Фрагмент текста:
################
Семен Израилевич Липкин рассказывал, как еще в былые, застойные годы шел по московской улице и увидал длинную очередь к книжному магазину.

– Что дают? – спросил он по неискоренимой привычке советского человека.

– Анатолия Иванова, – ответили ему. – Только предупредили, чтоб больше очередь не занимать. На всех не хватит.

– Но это же, – возопил остроумный, умный, но, оказалось, наивный поэт, – это же все равно что стоять в очередь на партийное собрание!

Увы…

«Секретарская литература» – такой задорный термин родился в перестройку. Тем самым как бы на место ставились те, кого «народ» будто бы не желает читать, да принужден. Кто недостоин своих миллионных тиражей, а если и получал их, то исключительно по причине служебного положения.

Но дело обстояло, обстоит и долго будет еще обстоять вовсе не так.

В начале шестидесятых годов один журнал попросил меня разобраться с анкетой, предложенной читателям из большого сибирского города – помнится, учителям, «технической интеллигенции» и старшеклассникам. Разложив в те докомпьютерные годы сотни писем на полу своей комнаты, дабы отсортировать умные от глупых, я ходил прямо по ним дня три. И что вы́ходил?

С незыблемым постоянством назывались… О нет, не Дюма, не «Спартак» Джаваньоли, даже не «Овод» – ничто из того, что заменяло тогда грядущего Пикуля, «Анжелик» и Акунина.

«Мать» Горького.

«Как закалялась сталь».

Фадеевская «Молодая гвардия».

Порою как вариант мелькали «Железный поток» и «Педагогическая поэма».

Врали? Конечно. Но – бескорыстно, ибо анкета была анонимной. (Хотя – поди знай. Неистребим страх советского человека перед перлюстрацией и подслушкой, и, возможно, далеко не один прикидывал – напишешь: «Три мушкетера», а тебя разыщут по почерку и обвинят в моральной нестойкости. Предположение не фантастическое.) Значит, угадывали, чего от них могут ждать, и воображения хватало только на то, что вдолбили в школе.
################
Фрагменты материала:
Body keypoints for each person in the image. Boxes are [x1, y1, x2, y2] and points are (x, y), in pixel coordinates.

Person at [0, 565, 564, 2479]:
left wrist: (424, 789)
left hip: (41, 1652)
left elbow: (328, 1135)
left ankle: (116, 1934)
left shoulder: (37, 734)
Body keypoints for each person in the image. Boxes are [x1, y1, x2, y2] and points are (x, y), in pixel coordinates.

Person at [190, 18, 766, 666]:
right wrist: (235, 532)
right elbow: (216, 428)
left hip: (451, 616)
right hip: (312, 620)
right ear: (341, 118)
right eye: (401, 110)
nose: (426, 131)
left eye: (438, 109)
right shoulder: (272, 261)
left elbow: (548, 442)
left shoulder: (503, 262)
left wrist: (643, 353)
################
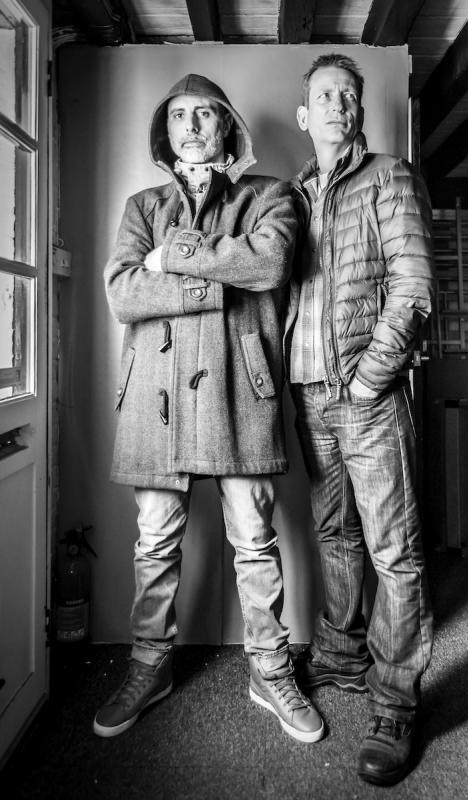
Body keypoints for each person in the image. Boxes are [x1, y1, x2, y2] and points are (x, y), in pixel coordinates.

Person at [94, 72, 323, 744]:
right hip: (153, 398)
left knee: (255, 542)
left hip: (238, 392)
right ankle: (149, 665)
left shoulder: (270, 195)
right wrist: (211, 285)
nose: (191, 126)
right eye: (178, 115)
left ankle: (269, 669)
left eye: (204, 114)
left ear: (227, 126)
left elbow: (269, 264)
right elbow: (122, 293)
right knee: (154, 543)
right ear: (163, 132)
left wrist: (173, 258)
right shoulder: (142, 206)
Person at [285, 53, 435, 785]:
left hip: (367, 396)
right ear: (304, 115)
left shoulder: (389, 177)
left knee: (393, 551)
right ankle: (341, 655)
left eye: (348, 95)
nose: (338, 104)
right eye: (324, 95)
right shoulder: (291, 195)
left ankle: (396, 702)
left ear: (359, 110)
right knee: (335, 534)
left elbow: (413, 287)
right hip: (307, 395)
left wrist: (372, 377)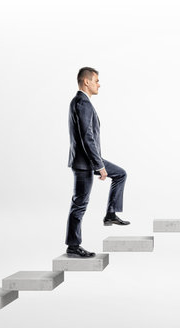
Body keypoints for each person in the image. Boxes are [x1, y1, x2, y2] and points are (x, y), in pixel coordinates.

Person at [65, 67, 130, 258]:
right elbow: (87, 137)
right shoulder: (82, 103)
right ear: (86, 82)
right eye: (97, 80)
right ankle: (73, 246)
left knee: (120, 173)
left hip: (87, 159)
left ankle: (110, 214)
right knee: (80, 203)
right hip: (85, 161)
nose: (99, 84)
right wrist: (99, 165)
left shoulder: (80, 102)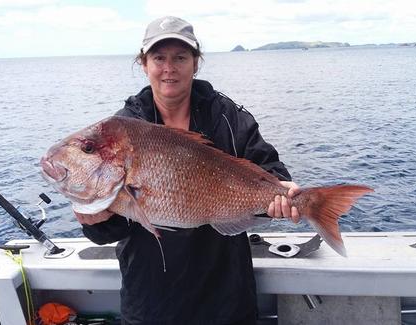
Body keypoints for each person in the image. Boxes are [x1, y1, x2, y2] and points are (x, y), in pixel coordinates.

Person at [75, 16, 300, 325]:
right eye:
################
Формулировки заданий:
(A) Какой термин, согласно фрагменту текста, родился в перестройку?
(B) Перепишите из фрагмента текста отрывок между словами "Семен Израилевич Липкин" и "на партийное собрание!" включительно.
Этот материал никак не связан с текстом.

Решения задач:
(A) «Секретарская литература».

(B)
Семен Израилевич Липкин рассказывал, как еще в былые, застойные годы шел по московской улице и увидал длинную очередь к книжному магазину.

– Что дают? – спросил он по неискоренимой привычке советского человека.

– Анатолия Иванова, – ответили ему. – Только предупредили, чтоб больше очередь не занимать. На всех не хватит.

– Но это же, – возопил остроумный, умный, но, оказалось, наивный поэт, – это же все равно что стоять в очередь на партийное собрание!